As investors look ahead to 2026, monthly dividend stocks remain a popular choice for generating consistent cash flow, especially in an environment of potential interest rate stability and economic uncertainty. These stocks, primarily real estate investment trusts (REITs) and business development companies (BDCs), pay dividends every month, helping to smooth out income streams for retirees and income-focused portfolios.
While yields can fluctuate, the following top 10 monthly payers stand out based on current yields, dividend reliability, payout ratios, and growth potential as of December 2025. Higher yields often come with increased risk, so diversification is key.
- Realty Income (O) – Known as “The Monthly Dividend Company,” this retail REIT boasts over 15,000 properties with high occupancy rates around 98%. Yield: ~5.6%. Strong track record of 132 consecutive dividend increases.
- Healthpeak Properties (DOC) – A healthcare REIT focused on medical offices and senior housing, benefiting from aging demographics. Switched to monthly payouts in 2025. Yield: ~6.8%.
- STAG Industrial (STAG) – Industrial warehouse REIT with steady rental growth from e-commerce demand. Yield: ~4.0%, emphasizing reliability over high yield.
- Agree Realty (ADC) – Single-tenant retail REIT with investment-grade tenants. Consistent performer with monthly payouts. Yield: ~4.5%.
- EPR Properties (EPR) – Experiential REIT owning theaters, entertainment venues, and attractions.

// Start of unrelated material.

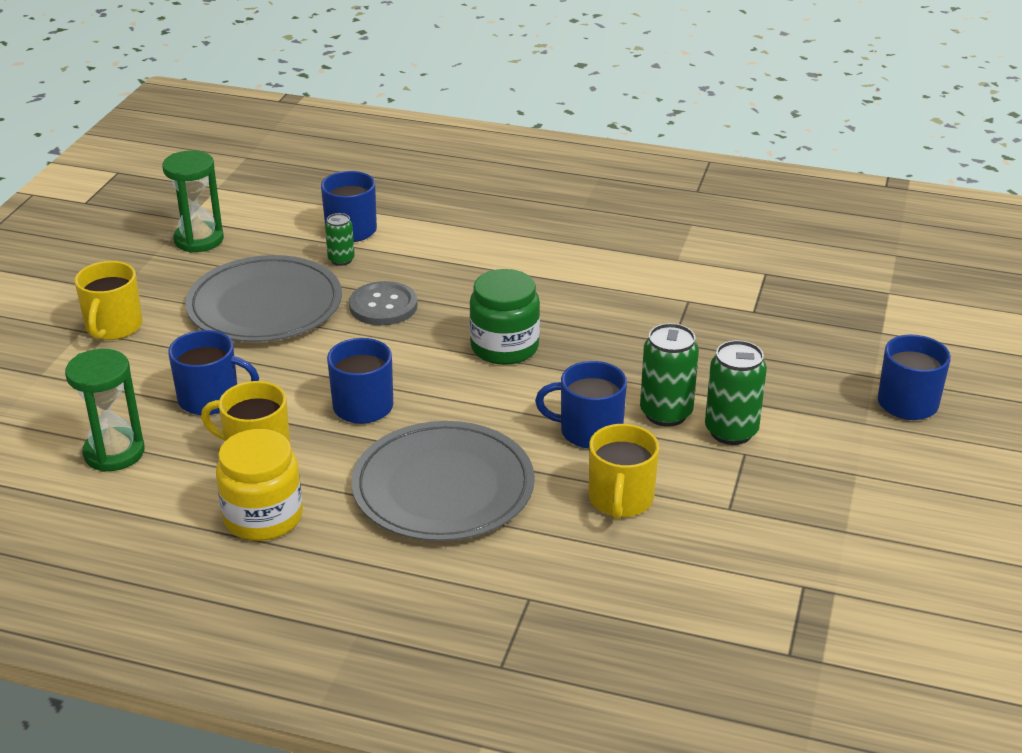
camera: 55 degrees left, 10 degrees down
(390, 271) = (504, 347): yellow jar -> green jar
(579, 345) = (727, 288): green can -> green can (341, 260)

Yield: ~6.4%, with recovery in post-pandemic demand.
- Main Street Capital (MAIN) – BDC providing financing to middle-market companies. Strong history of monthly dividends plus supplemental payouts. Yield: ~7.0%.
- LTC Properties (LTC) – Senior living and skilled nursing REIT. Yield: ~6.3%, supported by long-term demographic trends.
- Apple Hospitality REIT (APLE) – Hotel REIT with a portfolio of upscale properties. Yield: ~6.0%, poised for tourism recovery.
- Gladstone Commercial (GOOD) – Diversified commercial REIT. Yield: ~7.5%, higher risk but attractive for income seekers.
- Ares Capital (ARCC) – Leading BDC with a diversified loan portfolio. Yield: ~9.0%, balancing growth and high income.
These selections prioritize a mix of safety, growth potential, and yield sustainability heading into 2026. REITs must distribute at least 90% of taxable income as dividends, making them natural monthly payers. Investors should monitor interest rates, as lower rates could boost REIT valuations.
Always conduct due diligence, as past performance does not guarantee future results. Monthly dividends can enhance compounding when reinvested.